Aufgabenstellung –
Nenne anhand des ausgewählten Auszugs den Ort, an dem sich die Eingänge und die Adressierung befinden.

Ausgewählter Auszug –
● ● ●

Die Setzung der Volumina nimmt Rücksicht auf den Baumbestand. Dieser wunderbaren Basis wird ein durchlaufendes Wegnetz beigelegt. Nicht nur durch die Gebäude soll eine Vernetzung stattfinden, sondern vor Allem auch Dank des Aussenraums. Die bewährten Verknüpfungen der bestehenden Anlage werden übernommen und mit kleineren Pfaden ergänzt. Im Innenhof mit Spielplatz kreuzen sich alle Wege und führen die Bewohner und Gäste zu ihren individuellen Zielen. Die ausgestreckten Gebäudearme liegen in den Gartenzonen, welche durch einen für Menschen nicht aktiv genutzten Bereich abgeschlossen werden. Die Grünfläche wird mit wertvollen Öko- und Staudenflächen sowie Sträuchern aufgewertet. In den verschiedenen Zonen auf der Parzelle findet man auch stille Gewässer und wilde Ecken, welche auch für die Gartentiere Nischen bietet. So wie das Treppenhaus für die Bewohner die Verbindung der Lebensräume ist, werden auch die Lebensräume der Insekten durch die verbindenden Pflanzspaliere vernetzt. Die Biodiversität und die Vielfalt verschiedener Organismen soll gelebt werden. Die Bewohner und Gäste können sich durch verschiedene gemeinschaftliche Angebote naturnah bewegen. So stehen Ihnen Kompostbereiche, Feuerstelle, Hochbeete, Gartenschränke auf den Dachgärten und Spielbereiche zur Verfügung.

Grundrisse

Die Eingänge und die Adressierung befinden sich im Innenhof. Nicht das anonyme Ankommen und Verschwinden in die Wohnung ist erstrebenswert, sondern die Begegnung im öffentlichen – und halböffentlichen Raum. Über den überdeckten Einzug gelang man in das Treppenhaus, welches die verschiedenen Bereiche verbindet. Die Wohneinheiten in Erdgeschoss liegen auf Hochparterrelevel, damit die nötige Privatsphäre gewahrt wird. Die Ausrichtung der einzelnen Wohnungen ist unterschiedlich und deckt die verschiedenen Bedürfnisse ab. Das Wohn- und Esszimmer arrangiert sich um die Loggia herum. Diese kann auch als Jahreszeitenzimmer genutzt werden und ist multifunktional. Der Wohnraum kann mit einem Schaltzimmer erweitert und vergrössert werden. Die Zimmer sind wohl proportioniert und die Zwischenräume befreit und angenehm nutzbar.

● ● ●

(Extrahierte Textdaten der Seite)
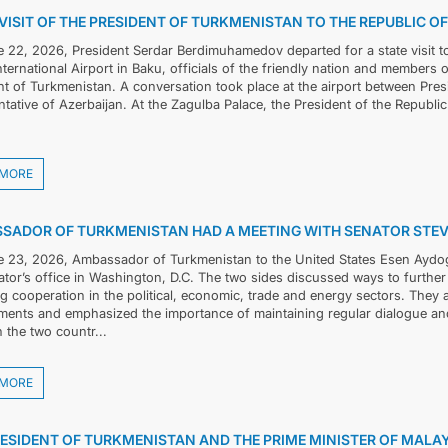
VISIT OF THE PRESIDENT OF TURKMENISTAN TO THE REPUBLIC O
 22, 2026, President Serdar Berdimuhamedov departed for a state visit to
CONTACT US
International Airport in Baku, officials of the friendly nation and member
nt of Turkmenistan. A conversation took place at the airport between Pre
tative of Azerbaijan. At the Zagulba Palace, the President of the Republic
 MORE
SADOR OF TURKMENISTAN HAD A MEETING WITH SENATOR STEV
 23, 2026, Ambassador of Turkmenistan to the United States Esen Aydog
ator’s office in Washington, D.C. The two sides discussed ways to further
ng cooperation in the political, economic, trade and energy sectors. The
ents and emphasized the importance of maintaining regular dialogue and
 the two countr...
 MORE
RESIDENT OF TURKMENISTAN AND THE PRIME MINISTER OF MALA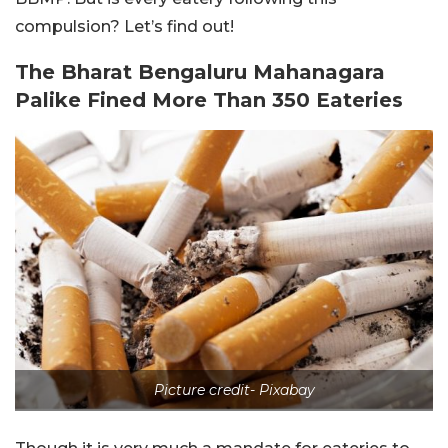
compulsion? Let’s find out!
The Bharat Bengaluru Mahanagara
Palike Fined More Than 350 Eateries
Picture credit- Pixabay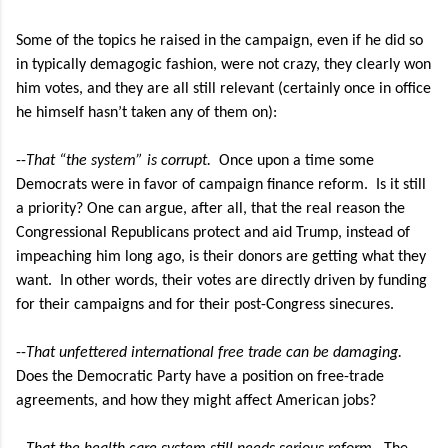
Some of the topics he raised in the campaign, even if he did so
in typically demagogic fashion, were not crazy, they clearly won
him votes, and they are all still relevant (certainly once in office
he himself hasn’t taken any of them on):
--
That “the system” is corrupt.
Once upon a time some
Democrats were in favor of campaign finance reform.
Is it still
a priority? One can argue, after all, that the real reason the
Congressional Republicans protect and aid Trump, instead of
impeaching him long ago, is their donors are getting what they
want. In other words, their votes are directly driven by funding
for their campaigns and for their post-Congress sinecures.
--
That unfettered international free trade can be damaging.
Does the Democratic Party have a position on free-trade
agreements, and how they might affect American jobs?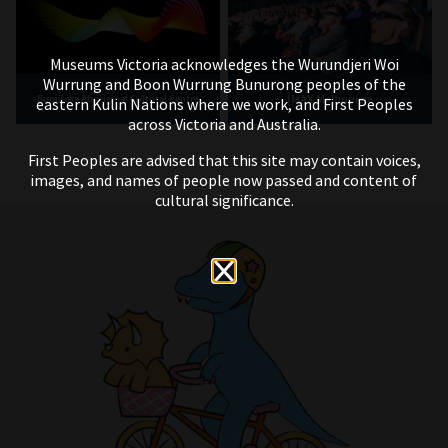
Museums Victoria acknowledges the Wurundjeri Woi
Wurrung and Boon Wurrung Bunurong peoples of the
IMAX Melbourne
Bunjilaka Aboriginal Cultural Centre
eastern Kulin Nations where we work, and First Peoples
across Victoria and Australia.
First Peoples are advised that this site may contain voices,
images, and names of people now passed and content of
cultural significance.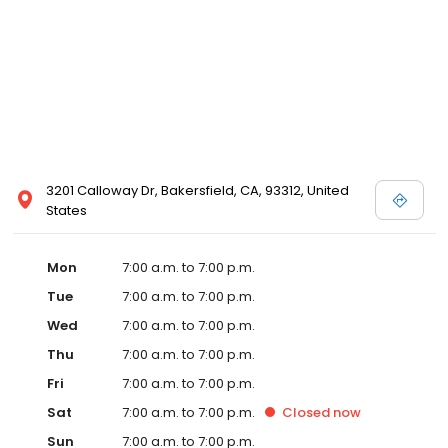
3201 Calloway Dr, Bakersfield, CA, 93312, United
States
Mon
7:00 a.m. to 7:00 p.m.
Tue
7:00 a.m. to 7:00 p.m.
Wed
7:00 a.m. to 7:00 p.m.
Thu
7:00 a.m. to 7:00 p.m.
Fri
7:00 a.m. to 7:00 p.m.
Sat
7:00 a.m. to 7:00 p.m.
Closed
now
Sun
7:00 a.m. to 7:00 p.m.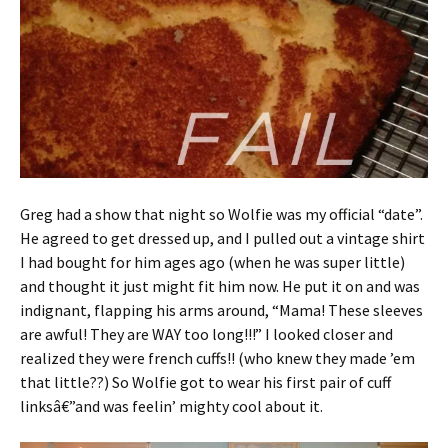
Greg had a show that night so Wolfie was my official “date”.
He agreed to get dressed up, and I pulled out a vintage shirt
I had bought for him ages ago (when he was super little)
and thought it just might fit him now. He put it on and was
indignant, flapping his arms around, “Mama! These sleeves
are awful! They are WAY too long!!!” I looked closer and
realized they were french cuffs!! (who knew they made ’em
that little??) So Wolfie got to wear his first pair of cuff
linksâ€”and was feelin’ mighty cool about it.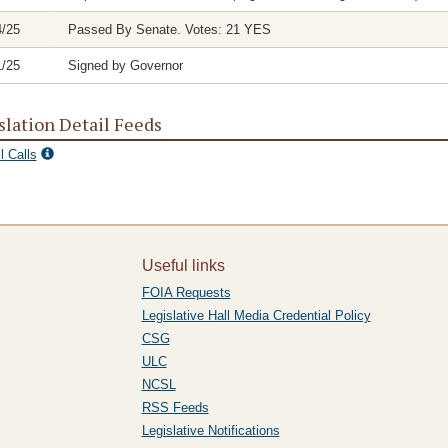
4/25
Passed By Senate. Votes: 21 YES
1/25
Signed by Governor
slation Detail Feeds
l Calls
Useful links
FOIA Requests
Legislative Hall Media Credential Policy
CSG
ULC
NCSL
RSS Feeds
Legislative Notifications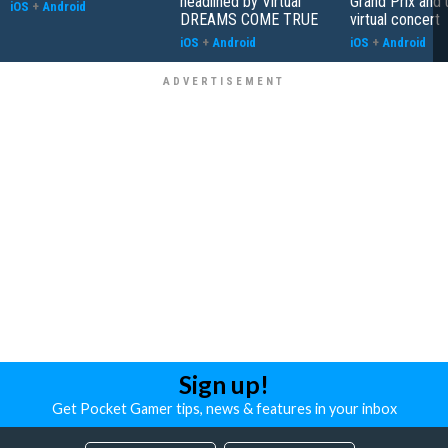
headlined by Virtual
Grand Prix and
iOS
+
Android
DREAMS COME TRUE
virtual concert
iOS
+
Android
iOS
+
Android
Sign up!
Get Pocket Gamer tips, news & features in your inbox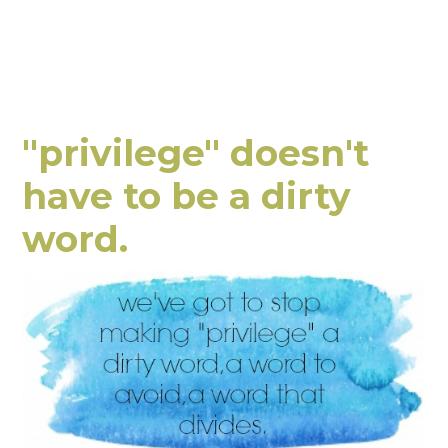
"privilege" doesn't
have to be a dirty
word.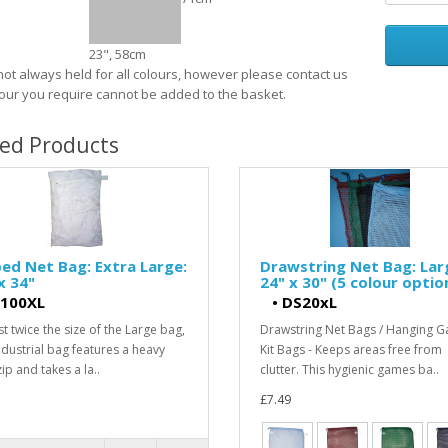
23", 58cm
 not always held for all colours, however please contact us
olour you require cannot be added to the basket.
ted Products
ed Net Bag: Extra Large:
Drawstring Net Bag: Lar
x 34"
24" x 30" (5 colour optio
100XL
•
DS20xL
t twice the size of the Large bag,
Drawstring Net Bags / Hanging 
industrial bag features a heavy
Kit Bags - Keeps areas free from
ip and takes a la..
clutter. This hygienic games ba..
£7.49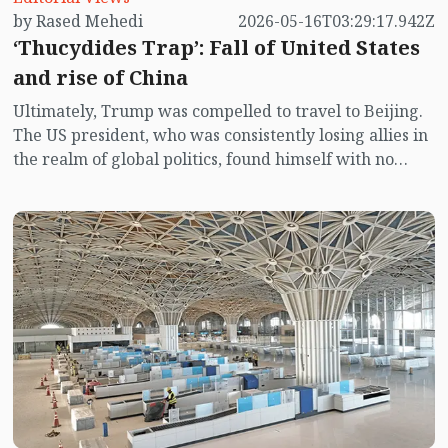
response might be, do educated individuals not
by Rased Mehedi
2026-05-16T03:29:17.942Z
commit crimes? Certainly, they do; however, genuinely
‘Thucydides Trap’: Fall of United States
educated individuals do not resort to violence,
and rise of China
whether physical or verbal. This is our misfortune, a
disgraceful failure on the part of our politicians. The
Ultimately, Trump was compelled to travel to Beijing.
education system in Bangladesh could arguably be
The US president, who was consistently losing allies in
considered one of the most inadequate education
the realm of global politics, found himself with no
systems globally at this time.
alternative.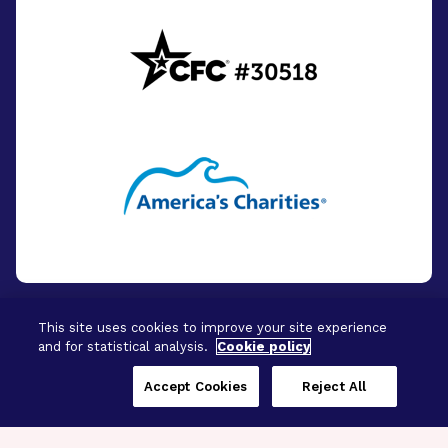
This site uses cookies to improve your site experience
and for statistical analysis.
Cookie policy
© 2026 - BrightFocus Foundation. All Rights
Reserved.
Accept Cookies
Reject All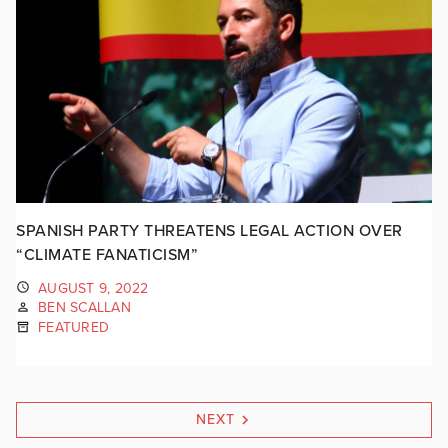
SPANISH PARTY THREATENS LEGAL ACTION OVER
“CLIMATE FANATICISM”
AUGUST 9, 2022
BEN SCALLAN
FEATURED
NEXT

● ● ●

Lösung –
Die Eingänge und die Adressierung befinden sich im Innenhof.